This repository contains C++ bindings between Apache Datasketches library and Vertica Database. It was created by the Analytics Infrastructure teams at Criteo.
Details on the library and underlying algorithm can be found here https://datasketches.apache.org/
This extensions uses the open-source C++ implementation https://github.com/apache/incubator-datasketches-cpp/
Currently only the theta sketch is implemented for Vertica.
cmake 3.14+
mkdir build
cd build
cmake ../SOURCES
make
Additional build options can be enabled by runing ccmake.
If you have a Vertica deployment, just get the SDK from /opt/vertica/sdk
If you don't have one handy, use:
docker run --rm --entrypoint bash opentext/vertica-k8s:24.4.0-0 -c 'tar -C /opt/vertica -c -v sdk' > /tmp/vertica-sdk.tar
On your dev machine (don't do that on a Vertica server, you'll mess things up)
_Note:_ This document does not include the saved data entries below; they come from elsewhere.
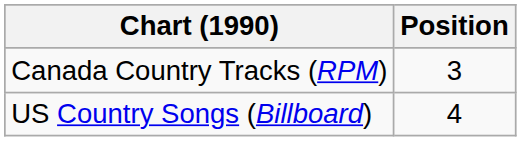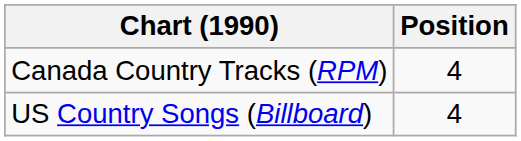Canada Country Tracks (RPM) | Position: 3 -> 4
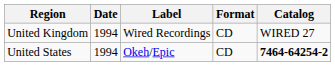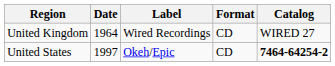United Kingdom | Date: 1994 -> 1964
United States | Date: 1994 -> 1997
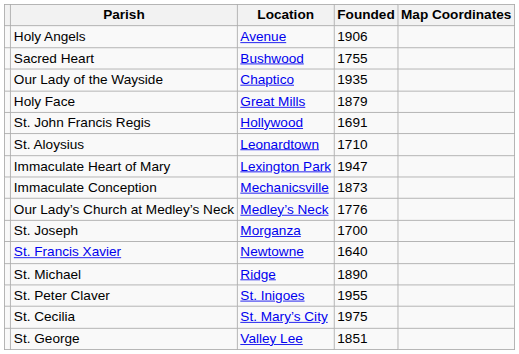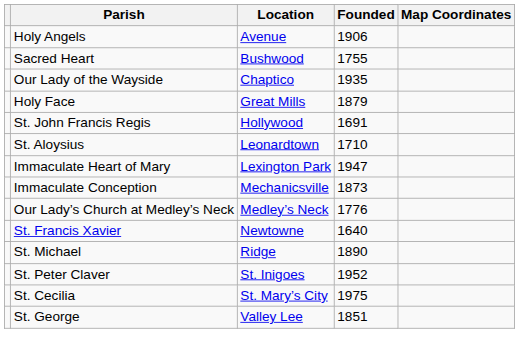- row: St. Joseph | Morganza | 1700
St. Peter Claver | Founded: 1955 -> 1952
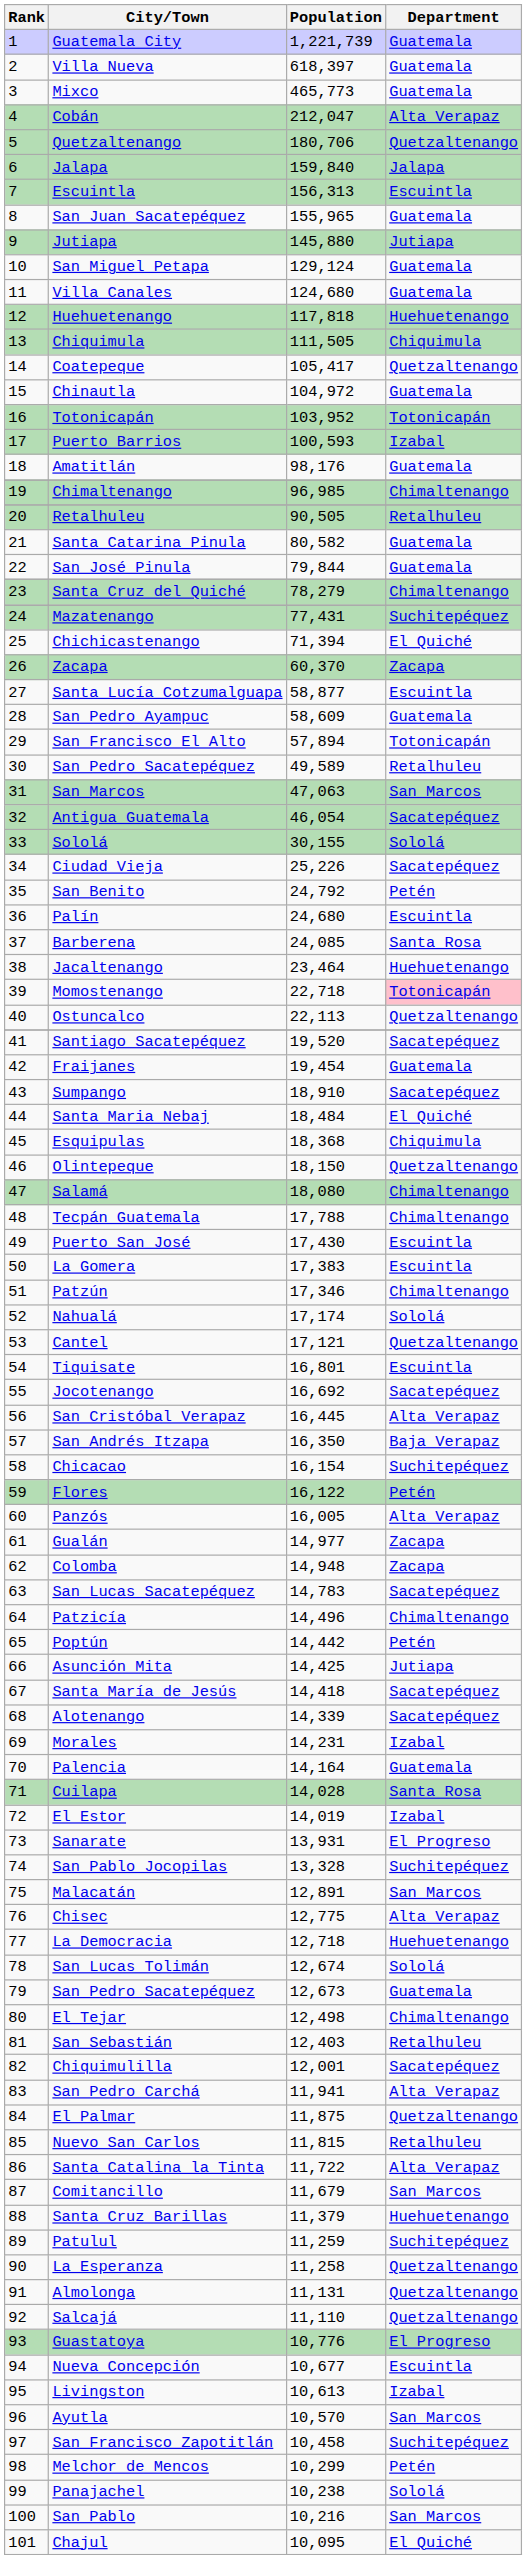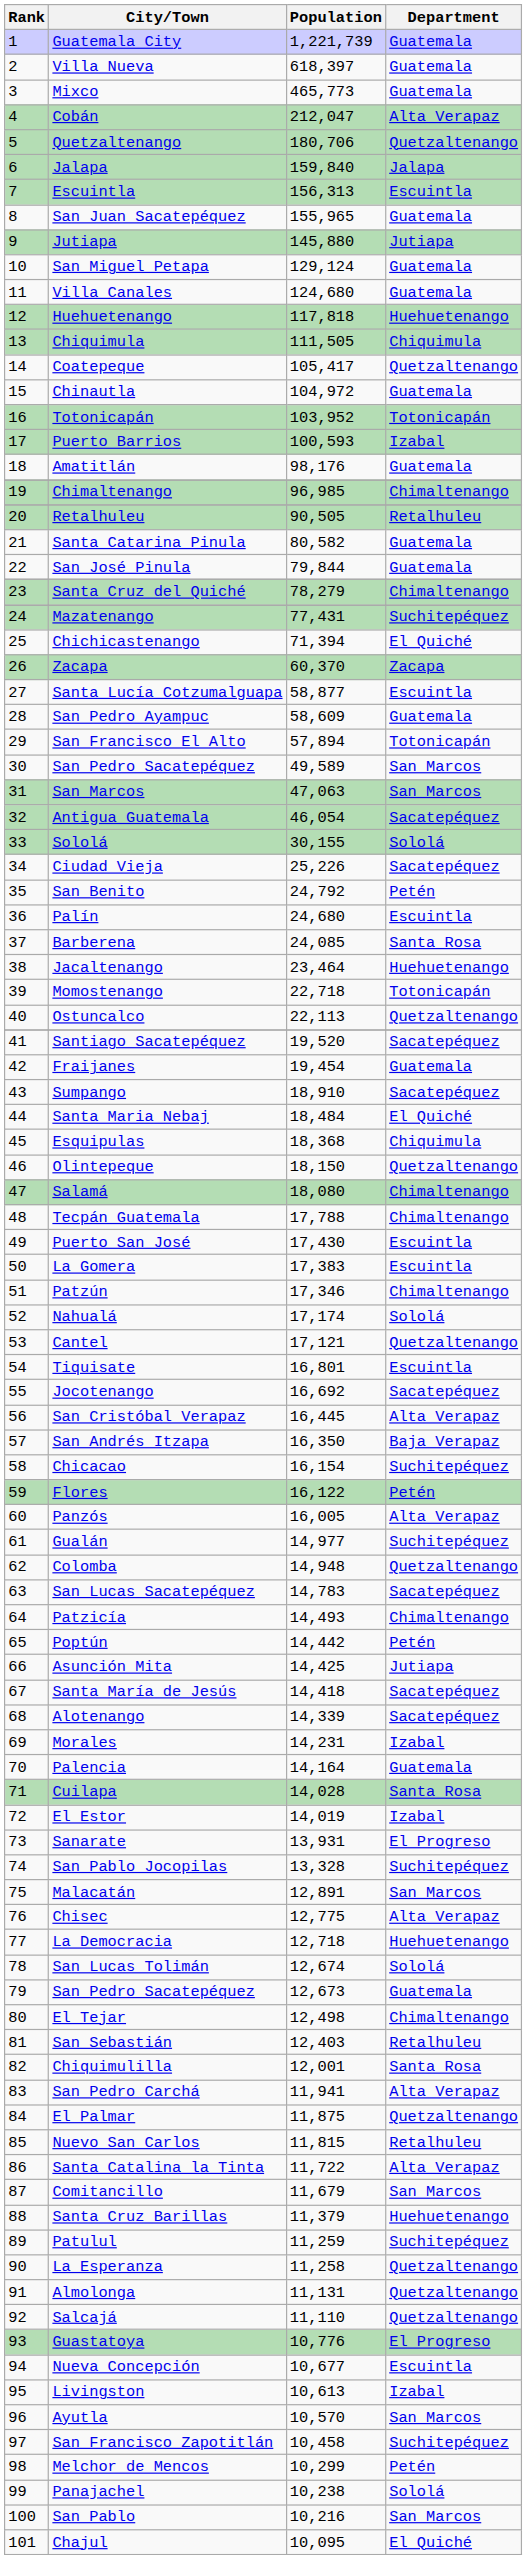30 / San Pedro Sacatepéquez | Department: Retalhuleu -> San Marcos
Momostenango | Department: pink background -> no background
Gualán | Department: Zacapa -> Suchitepéquez
Colomba | Department: Zacapa -> Quetzaltenango
Patzicía | Population: 14,496 -> 14,493
Chiquimulilla | Department: Sacatepéquez -> Santa Rosa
# load the SDK to a dev directory in your home
mkdir -p ~/dev/vertica-sdks
cd ~/dev/vertica-sdks
tar xf /tmp/vertica-sdk.tar
mv sdk 24.4.0
# link the expected SDK location to your local SDK copy
sudo mkdir -p /opt/vertica && sudo chown -R $(id -u) /opt/vertica
ln -sf ~/dev/vertica-sdks/24.4.0 /opt/vertica/sdk
You need Docker and the SDK properly ready in /opt/vertica/sdk. Run ./start-build-env.sh
and then drop to the shell: docker exec -ti vbuilder-datask bash
You may then try to build using (inside the container)
cd /build
cmake /sources
make
In Vertica, each query is given at runtime a pool which depends of the configuration of the database and the context (User, Roles, etc).
The Datasketch-CPP library uses C++ standard allocators to allocate/release the memory required for sketch processing.
The problem is that in its current state, the Datasketch library can only be integrated with compile time/ static allocators and the API does not offer a way to initialize those allocators with external resource at runtime (calls to allocators default constructor internally).
Ideally the datasketch library would allow users to pass in instances of custom allocator rather than only their types.
As a workaround we have built a simple custom memory allocator that constrains the algorithm up to 10GB of memory (of heap outside of the vertica pool).
This is not ideal and we plan to improve that by working the the datasketches-cpp maintainers.